College basketball and football have become such mainstream sports with ample media coverage and billion-dollar television contracts that it's not uncommon for elite programs like Roy Williams' Tar Heels to sign recruits out of California. But that rarely happens in baseball – it's a complete grassroots effort that starts in a school's backyard, not 3,000 miles away.
"We wanted to start recruiting in-state talent when I got here a long time ago, and I think it speaks very well of the talent in this state," said Fox, who grew up in Asheville and has spent his entire coaching career in the state of North Carolina. "And I think the talent has continued to get better and better, and fortunately, we've been able to get our share."
This isn't some grand discovery of Fox's instate mining – former Tar Heel standouts Josh Horton (Hillsborough), Daniel Bard (Charlotte) and Jonathan Hovis (Gastonia) are just several of many that have helped North Carolina become one of the nation's elite programs. But Fox's ability to secure the top N.C. talent during this decade has allowed the 10th-year UNC head coach to become more selective nationally, with the 2009 recruiting class serving as a prime example.
Seven of the ten incoming recruits will be from out-of-state, as Derrik Gibson will travel down from Seaford, Del. and Matt Harrison will arrive from Henderson, Nev.
"[With] our recruiting class coming in this fall, we have more out-of-state than in-state [signees] for the first time ever," Fox said. "And it's just kind of the way things fell – our needs and that sort of thing – but certainly all up and down the East Coast, the national television helps our recruiting."
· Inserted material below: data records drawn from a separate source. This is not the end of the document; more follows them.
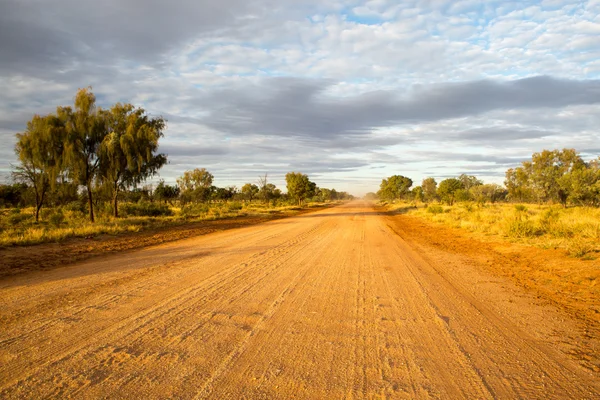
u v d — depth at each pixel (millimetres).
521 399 3018
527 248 11461
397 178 82938
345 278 7688
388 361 3732
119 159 25672
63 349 3893
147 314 5113
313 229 19656
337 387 3178
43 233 14414
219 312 5254
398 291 6656
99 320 4840
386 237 16031
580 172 34344
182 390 3080
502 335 4520
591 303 5930
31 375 3305
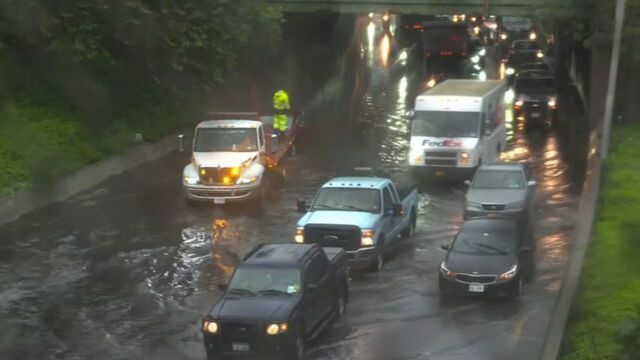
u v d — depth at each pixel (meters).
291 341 19.70
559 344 19.44
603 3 45.53
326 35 73.69
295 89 63.44
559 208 33.69
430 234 30.83
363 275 26.48
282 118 41.88
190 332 22.09
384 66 79.94
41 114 40.16
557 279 25.69
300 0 58.00
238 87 56.31
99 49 41.69
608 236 26.69
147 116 45.22
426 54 74.88
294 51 68.56
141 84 46.12
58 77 42.00
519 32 86.69
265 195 35.53
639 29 44.28
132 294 24.75
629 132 43.81
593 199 32.66
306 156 44.06
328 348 20.84
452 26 74.44
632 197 31.44
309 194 36.41
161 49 44.12
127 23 41.31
But while the state of North Carolina's recruits have formed the foundation of this quickly-developing perennial power, hometowns matter none during the heat of battle, especially in Omaha, Neb.
"I don't know that I pay that much attention to it, maybe as everybody else does, but I'm a Tar Heel born and bred, so I have a lot of pride in being from this state," Fox said. "But in the end, if Tim Fedroff gets the winning hit for us at any point, then we're going to call out New Jersey for him and give them a shout."
The Tar Heels begin their quest for their first-ever national championship against No. 7 LSU at 7 p.m. on Sunday (ESPN2).